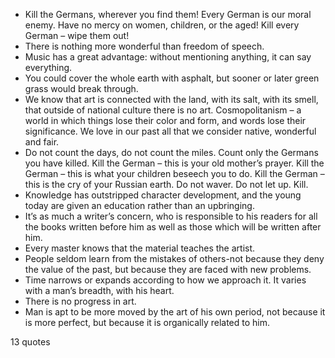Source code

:  - Kill the Germans, wherever you find them! Every German is our moral enemy. Have no mercy on women, children, or the aged! Kill every German – wipe them out!
 - There is nothing more wonderful than freedom of speech.
 - Music has a great advantage: without mentioning anything, it can say everything.
 - You could cover the whole earth with asphalt, but sooner or later green grass would break through.
 - We know that art is connected with the land, with its salt, with its smell, that outside of national culture there is no art. Cosmopolitanism – a world in which things lose their color and form, and words lose their significance. We love in our past all that we consider native, wonderful and fair.
 - Do not count the days, do not count the miles. Count only the Germans you have killed. Kill the German – this is your old mother’s prayer. Kill the German – this is what your children beseech you to do. Kill the German – this is the cry of your Russian earth. Do not waver. Do not let up. Kill.
 - Knowledge has outstripped character development, and the young today are given an education rather than an upbringing.
 - It’s as much a writer’s concern, who is responsible to his readers for all the books written before him as well as those which will be written after him.
 - Every master knows that the material teaches the artist.
 - People seldom learn from the mistakes of others-not because they deny the value of the past, but because they are faced with new problems.
 - Time narrows or expands according to how we approach it. It varies with a man’s breadth, with his heart.
 - There is no progress in art.
 - Man is apt to be more moved by the art of his own period, not because it is more perfect, but because it is organically related to him.

13 quotes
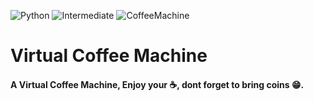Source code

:![Python](https://img.shields.io/badge/Python-3776AB.svg?style=flat&logo=Python&logoColor=white)
![Intermediate](https://img.shields.io/badge/-Intermediate-important?style=flat&logo=Python&logoColor=white)
![CoffeeMachine](https://img.shields.io/badge/Coffee%20Machine-important?style=flat)

# Virtual Coffee Machine
#### A Virtual Coffee Machine, Enjoy your ☕, dont forget to bring coins 😁.
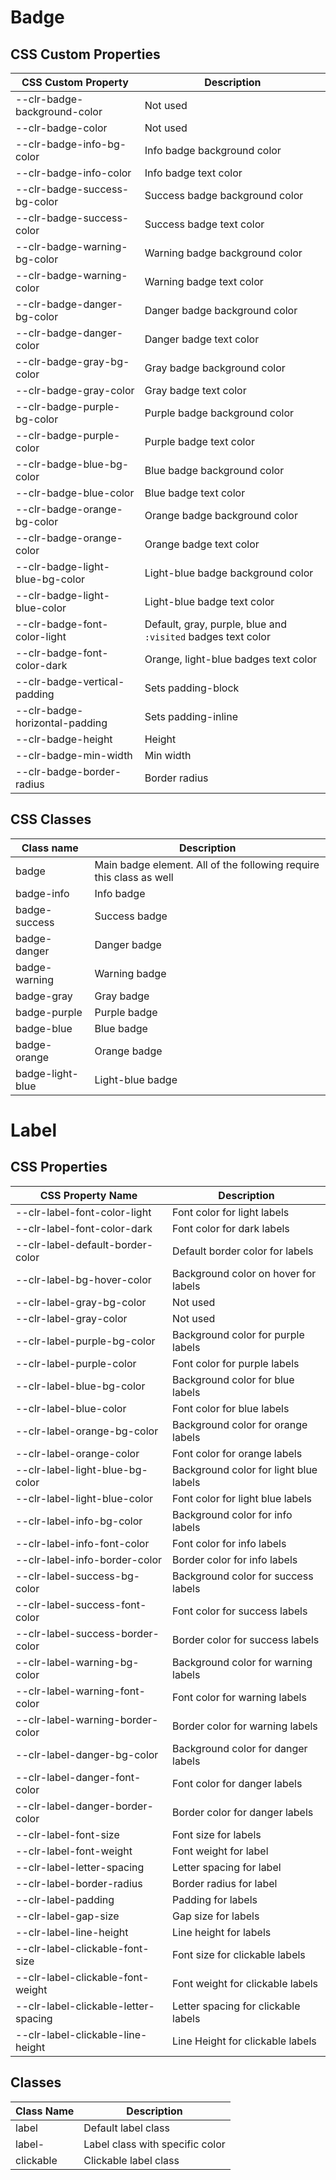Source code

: # Badge

## CSS Custom Properties

| CSS Custom Property             | Description                                                  |
| ------------------------------- | ------------------------------------------------------------ |
| --clr-badge-background-color    | Not used                                                     |
| --clr-badge-color               | Not used                                                     |
| --clr-badge-info-bg-color       | Info badge background color                                  |
| --clr-badge-info-color          | Info badge text color                                        |
| --clr-badge-success-bg-color    | Success badge background color                               |
| --clr-badge-success-color       | Success badge text color                                     |
| --clr-badge-warning-bg-color    | Warning badge background color                               |
| --clr-badge-warning-color       | Warning badge text color                                     |
| --clr-badge-danger-bg-color     | Danger badge background color                                |
| --clr-badge-danger-color        | Danger badge text color                                      |
| --clr-badge-gray-bg-color       | Gray badge background color                                  |
| --clr-badge-gray-color          | Gray badge text color                                        |
| --clr-badge-purple-bg-color     | Purple badge background color                                |
| --clr-badge-purple-color        | Purple badge text color                                      |
| --clr-badge-blue-bg-color       | Blue badge background color                                  |
| --clr-badge-blue-color          | Blue badge text color                                        |
| --clr-badge-orange-bg-color     | Orange badge background color                                |
| --clr-badge-orange-color        | Orange badge text color                                      |
| --clr-badge-light-blue-bg-color | Light-blue badge background color                            |
| --clr-badge-light-blue-color    | Light-blue badge text color                                  |
| --clr-badge-font-color-light    | Default, gray, purple, blue and `:visited` badges text color |
| --clr-badge-font-color-dark     | Orange, light-blue badges text color                         |
| --clr-badge-vertical-padding    | Sets padding-block                                           |
| --clr-badge-horizontal-padding  | Sets padding-inline                                          |
| --clr-badge-height              | Height                                                       |
| --clr-badge-min-width           | Min width                                                    |
| --clr-badge-border-radius       | Border radius                                                |

## CSS Classes

| Class name       | Description                                                         |
| ---------------- | ------------------------------------------------------------------- |
| badge            | Main badge element. All of the following require this class as well |
| badge-info       | Info badge                                                          |
| badge-success    | Success badge                                                       |
| badge-danger     | Danger badge                                                        |
| badge-warning    | Warning badge                                                       |
| badge-gray       | Gray badge                                                          |
| badge-purple     | Purple badge                                                        |
| badge-blue       | Blue badge                                                          |
| badge-orange     | Orange badge                                                        |
| badge-light-blue | Light-blue badge                                                    |

# Label

## CSS Properties

| CSS Property Name                    | Description                            |
| ------------------------------------ | -------------------------------------- |
| --clr-label-font-color-light         | Font color for light labels            |
| --clr-label-font-color-dark          | Font color for dark labels             |
| --clr-label-default-border-color     | Default border color for labels        |
| --clr-label-bg-hover-color           | Background color on hover for labels   |
| --clr-label-gray-bg-color            | Not used                               |
| --clr-label-gray-color               | Not used                               |
| --clr-label-purple-bg-color          | Background color for purple labels     |
| --clr-label-purple-color             | Font color for purple labels           |
| --clr-label-blue-bg-color            | Background color for blue labels       |
| --clr-label-blue-color               | Font color for blue labels             |
| --clr-label-orange-bg-color          | Background color for orange labels     |
| --clr-label-orange-color             | Font color for orange labels           |
| --clr-label-light-blue-bg-color      | Background color for light blue labels |
| --clr-label-light-blue-color         | Font color for light blue labels       |
| --clr-label-info-bg-color            | Background color for info labels       |
| --clr-label-info-font-color          | Font color for info labels             |
| --clr-label-info-border-color        | Border color for info labels           |
| --clr-label-success-bg-color         | Background color for success labels    |
| --clr-label-success-font-color       | Font color for success labels          |
| --clr-label-success-border-color     | Border color for success labels        |
| --clr-label-warning-bg-color         | Background color for warning labels    |
| --clr-label-warning-font-color       | Font color for warning labels          |
| --clr-label-warning-border-color     | Border color for warning labels        |
| --clr-label-danger-bg-color          | Background color for danger labels     |
| --clr-label-danger-font-color        | Font color for danger labels           |
| --clr-label-danger-border-color      | Border color for danger labels         |
| --clr-label-font-size                | Font size for labels                   |
| --clr-label-font-weight              | Font weight for label                  |
| --clr-label-letter-spacing           | Letter spacing for label               |
| --clr-label-border-radius            | Border radius for label                |
| --clr-label-padding                  | Padding for labels                     |
| --clr-label-gap-size                 | Gap size for labels                    |
| --clr-label-line-height              | Line height for labels                 |
| --clr-label-clickable-font-size      | Font size for clickable labels         |
| --clr-label-clickable-font-weight    | Font weight for clickable labels       |
| --clr-label-clickable-letter-spacing | Letter spacing for clickable labels    |
| --clr-label-clickable-line-height    | Line Height for clickable labels       |

## Classes

| Class Name    | Description                     |
| ------------- | ------------------------------- |
| label         | Default label class             |
| label-<color> | Label class with specific color |
| clickable     | Clickable label class           |
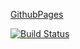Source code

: [GithubPages](https://k-kokhanenko.github.io/media2/)

[![Build Status](https://ci.appveyor.com/api/projects/status/github/kokhanenko/media2)](https://ci.appveyor.com/api/projects/status/github/kokhanenko/media2)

> [TASK BRIEF]
How many lines of the material hold the string "style"? Answer with the number only.

> [SOLUTION TO THE PROBLEM]
3